_AIM OF THE TASK_: Copy the records below word for word, beginning with their first line and continuing through the line that contains "Entry: 29.4". Leave the pictures out of your answer.

_AVAILABLE DATA_:
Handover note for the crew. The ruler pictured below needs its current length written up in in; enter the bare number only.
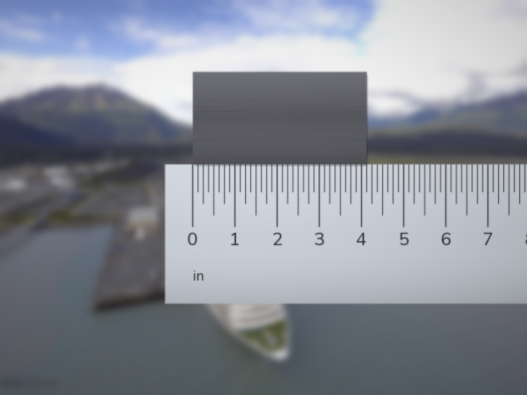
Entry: 4.125
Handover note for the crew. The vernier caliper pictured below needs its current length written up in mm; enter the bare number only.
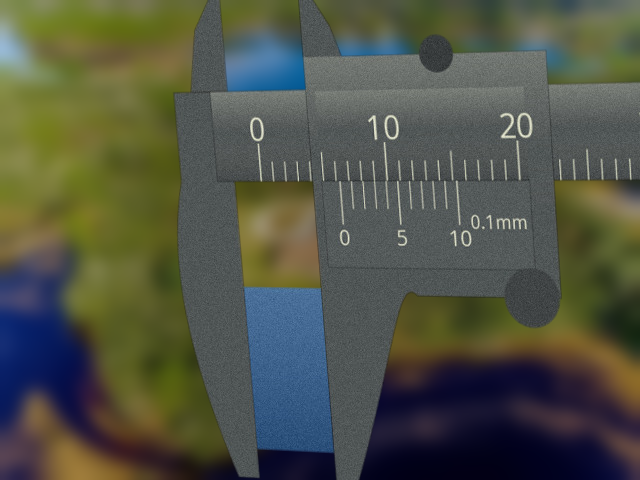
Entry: 6.3
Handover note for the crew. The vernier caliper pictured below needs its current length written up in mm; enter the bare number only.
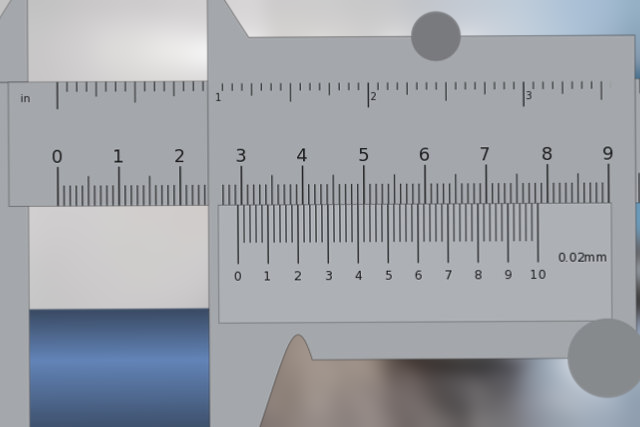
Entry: 29.4
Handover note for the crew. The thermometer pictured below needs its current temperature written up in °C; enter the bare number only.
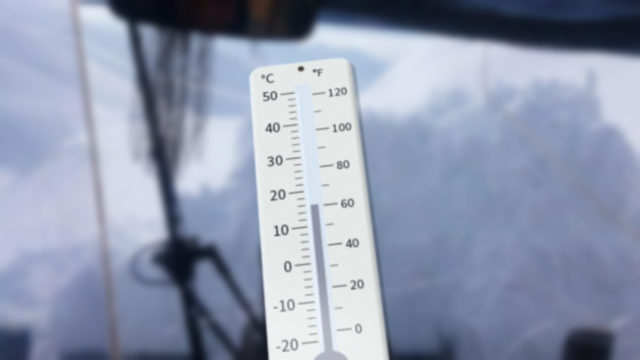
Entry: 16
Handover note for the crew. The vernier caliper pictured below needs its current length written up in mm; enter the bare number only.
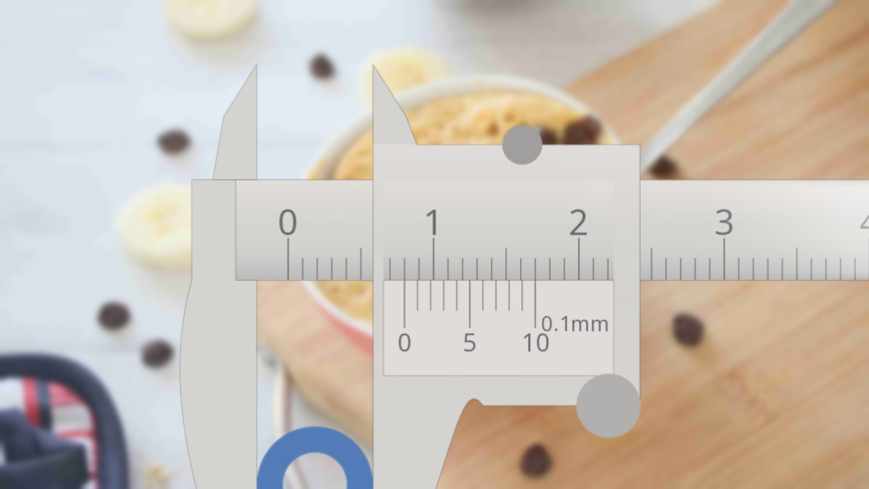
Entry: 8.0
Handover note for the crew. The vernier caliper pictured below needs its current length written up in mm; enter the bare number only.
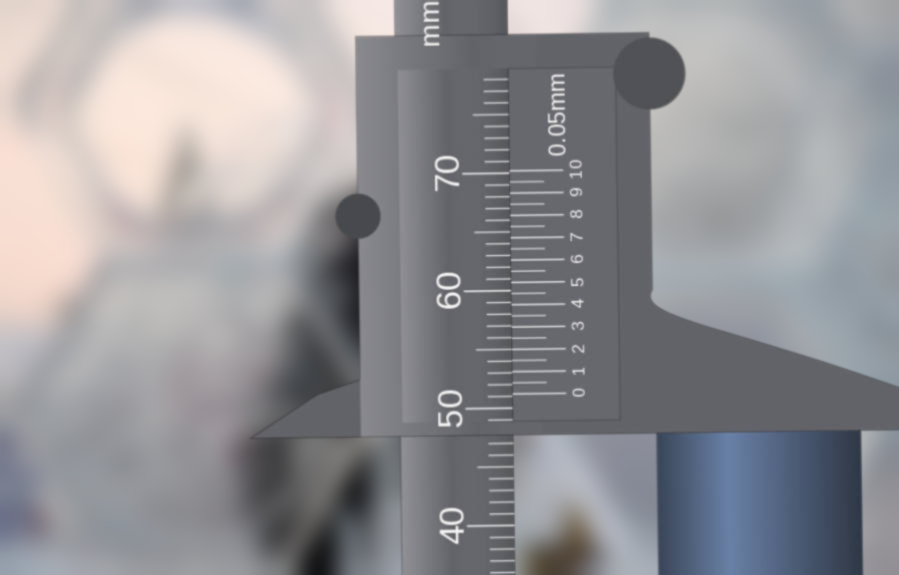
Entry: 51.2
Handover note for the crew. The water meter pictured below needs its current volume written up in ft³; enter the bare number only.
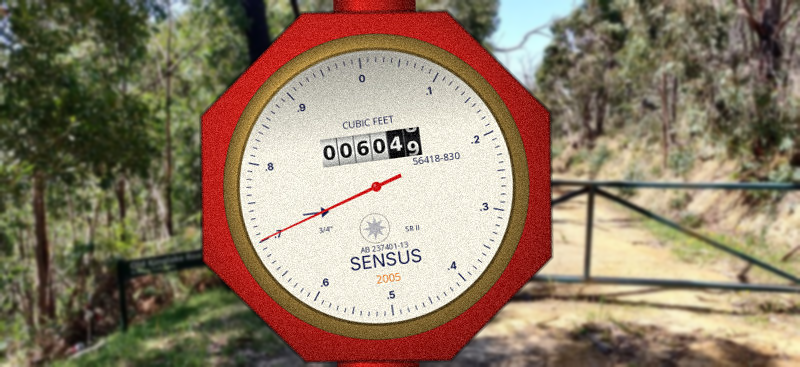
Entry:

_EXERCISE RESPONSE_:
Handover note for the crew. The ruler pictured below needs its current length written up in in; enter the bare number only.
Entry: 4.125
Handover note for the crew. The vernier caliper pictured below needs its current length written up in mm; enter the bare number only.
Entry: 6.3
Handover note for the crew. The vernier caliper pictured below needs its current length written up in mm; enter the bare number only.
Entry: 29.4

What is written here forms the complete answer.